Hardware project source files
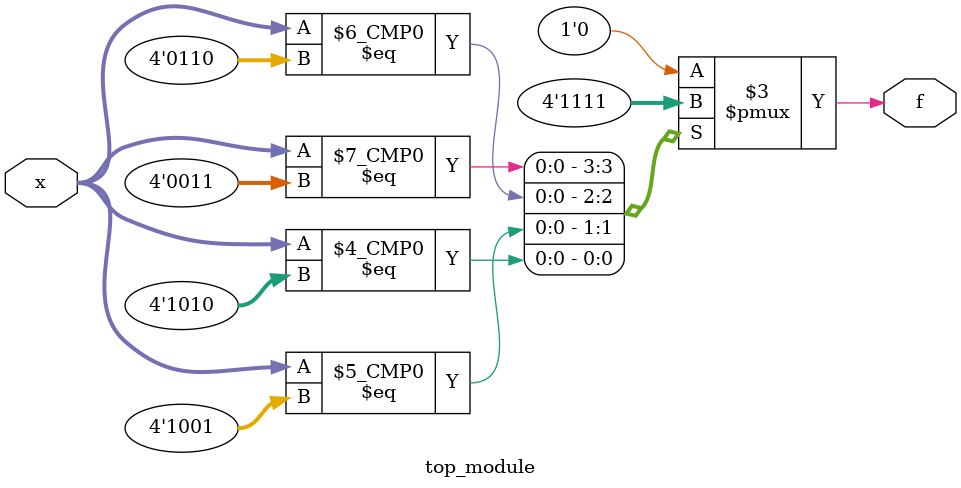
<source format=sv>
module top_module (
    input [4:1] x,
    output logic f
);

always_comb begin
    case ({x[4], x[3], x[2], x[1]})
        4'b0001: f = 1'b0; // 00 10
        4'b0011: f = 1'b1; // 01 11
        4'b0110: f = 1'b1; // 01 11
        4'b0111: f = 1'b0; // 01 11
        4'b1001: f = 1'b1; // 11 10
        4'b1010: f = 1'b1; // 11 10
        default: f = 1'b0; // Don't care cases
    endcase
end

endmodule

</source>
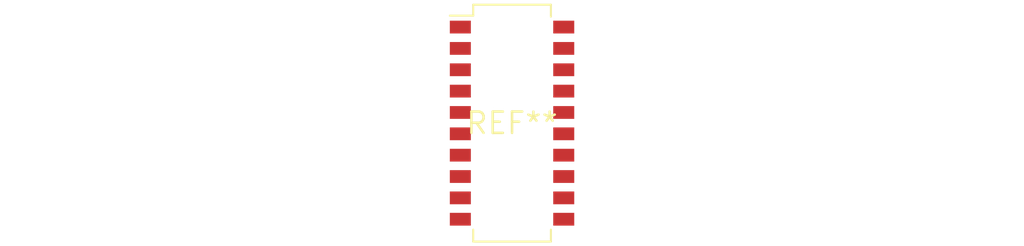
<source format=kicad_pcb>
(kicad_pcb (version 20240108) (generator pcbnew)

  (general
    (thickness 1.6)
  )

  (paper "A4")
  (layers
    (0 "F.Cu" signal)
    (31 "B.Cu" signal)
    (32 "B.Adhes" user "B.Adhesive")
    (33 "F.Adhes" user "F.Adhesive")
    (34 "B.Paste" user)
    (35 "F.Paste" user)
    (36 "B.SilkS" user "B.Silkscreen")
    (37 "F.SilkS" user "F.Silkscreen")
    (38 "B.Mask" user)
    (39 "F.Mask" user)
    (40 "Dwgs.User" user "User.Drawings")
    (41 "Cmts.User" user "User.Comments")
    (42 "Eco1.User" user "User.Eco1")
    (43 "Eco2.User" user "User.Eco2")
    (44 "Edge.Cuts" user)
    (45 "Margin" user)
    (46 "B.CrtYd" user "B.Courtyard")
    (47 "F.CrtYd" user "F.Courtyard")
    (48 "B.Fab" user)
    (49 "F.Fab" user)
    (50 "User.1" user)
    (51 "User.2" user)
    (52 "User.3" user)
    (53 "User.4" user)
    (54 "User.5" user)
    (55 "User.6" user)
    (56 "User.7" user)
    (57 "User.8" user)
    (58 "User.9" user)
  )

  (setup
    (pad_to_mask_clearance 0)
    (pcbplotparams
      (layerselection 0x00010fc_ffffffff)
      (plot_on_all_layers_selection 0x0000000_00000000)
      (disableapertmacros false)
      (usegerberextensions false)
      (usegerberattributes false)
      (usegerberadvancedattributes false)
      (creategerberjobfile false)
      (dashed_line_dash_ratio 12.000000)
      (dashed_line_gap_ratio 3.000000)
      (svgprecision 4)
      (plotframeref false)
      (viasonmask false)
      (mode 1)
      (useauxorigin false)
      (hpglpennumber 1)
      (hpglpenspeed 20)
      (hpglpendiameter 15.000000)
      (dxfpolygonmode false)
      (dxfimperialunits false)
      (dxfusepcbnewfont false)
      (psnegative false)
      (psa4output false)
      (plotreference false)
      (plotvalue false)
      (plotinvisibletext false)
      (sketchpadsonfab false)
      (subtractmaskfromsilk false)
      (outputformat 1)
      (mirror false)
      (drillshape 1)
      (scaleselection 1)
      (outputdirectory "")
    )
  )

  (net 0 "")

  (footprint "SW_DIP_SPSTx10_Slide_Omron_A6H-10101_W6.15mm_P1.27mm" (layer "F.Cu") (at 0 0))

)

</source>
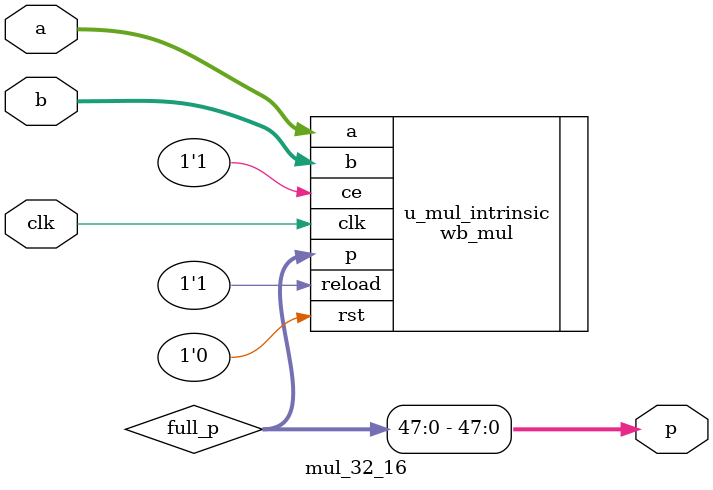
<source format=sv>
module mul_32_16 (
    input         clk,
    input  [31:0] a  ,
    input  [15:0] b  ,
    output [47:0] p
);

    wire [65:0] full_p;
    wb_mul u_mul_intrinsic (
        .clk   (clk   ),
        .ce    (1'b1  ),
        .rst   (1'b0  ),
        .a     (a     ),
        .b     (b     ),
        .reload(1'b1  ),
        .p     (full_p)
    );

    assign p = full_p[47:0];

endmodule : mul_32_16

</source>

THE TASK
Each entry above is to be written out again unchanged, apart from the pictures, which are left out.

TASK SOLUTION
<source format=sv>
module top_module (
    input [4:1] x,
    output logic f
);

always_comb begin
    case ({x[4], x[3], x[2], x[1]})
        4'b0001: f = 1'b0; // 00 10
        4'b0011: f = 1'b1; // 01 11
        4'b0110: f = 1'b1; // 01 11
        4'b0111: f = 1'b0; // 01 11
        4'b1001: f = 1'b1; // 11 10
        4'b1010: f = 1'b1; // 11 10
        default: f = 1'b0; // Don't care cases
    endcase
end

endmodule

</source>
<source format=kicad_pcb>
(kicad_pcb (version 20240108) (generator pcbnew)

  (general
    (thickness 1.6)
  )

  (paper "A4")
  (layers
    (0 "F.Cu" signal)
    (31 "B.Cu" signal)
    (32 "B.Adhes" user "B.Adhesive")
    (33 "F.Adhes" user "F.Adhesive")
    (34 "B.Paste" user)
    (35 "F.Paste" user)
    (36 "B.SilkS" user "B.Silkscreen")
    (37 "F.SilkS" user "F.Silkscreen")
    (38 "B.Mask" user)
    (39 "F.Mask" user)
    (40 "Dwgs.User" user "User.Drawings")
    (41 "Cmts.User" user "User.Comments")
    (42 "Eco1.User" user "User.Eco1")
    (43 "Eco2.User" user "User.Eco2")
    (44 "Edge.Cuts" user)
    (45 "Margin" user)
    (46 "B.CrtYd" user "B.Courtyard")
    (47 "F.CrtYd" user "F.Courtyard")
    (48 "B.Fab" user)
    (49 "F.Fab" user)
    (50 "User.1" user)
    (51 "User.2" user)
    (52 "User.3" user)
    (53 "User.4" user)
    (54 "User.5" user)
    (55 "User.6" user)
    (56 "User.7" user)
    (57 "User.8" user)
    (58 "User.9" user)
  )

  (setup
    (pad_to_mask_clearance 0)
    (pcbplotparams
      (layerselection 0x00010fc_ffffffff)
      (plot_on_all_layers_selection 0x0000000_00000000)
      (disableapertmacros false)
      (usegerberextensions false)
      (usegerberattributes false)
      (usegerberadvancedattributes false)
      (creategerberjobfile false)
      (dashed_line_dash_ratio 12.000000)
      (dashed_line_gap_ratio 3.000000)
      (svgprecision 4)
      (plotframeref false)
      (viasonmask false)
      (mode 1)
      (useauxorigin false)
      (hpglpennumber 1)
      (hpglpenspeed 20)
      (hpglpendiameter 15.000000)
      (dxfpolygonmode false)
      (dxfimperialunits false)
      (dxfusepcbnewfont false)
      (psnegative false)
      (psa4output false)
      (plotreference false)
      (plotvalue false)
      (plotinvisibletext false)
      (sketchpadsonfab false)
      (subtractmaskfromsilk false)
      (outputformat 1)
      (mirror false)
      (drillshape 1)
      (scaleselection 1)
      (outputdirectory "")
    )
  )

  (net 0 "")

  (footprint "SW_DIP_SPSTx10_Slide_Omron_A6H-10101_W6.15mm_P1.27mm" (layer "F.Cu") (at 0 0))

)

</source>
<source format=sv>
module mul_32_16 (
    input         clk,
    input  [31:0] a  ,
    input  [15:0] b  ,
    output [47:0] p
);

    wire [65:0] full_p;
    wb_mul u_mul_intrinsic (
        .clk   (clk   ),
        .ce    (1'b1  ),
        .rst   (1'b0  ),
        .a     (a     ),
        .b     (b     ),
        .reload(1'b1  ),
        .p     (full_p)
    );

    assign p = full_p[47:0];

endmodule : mul_32_16

</source>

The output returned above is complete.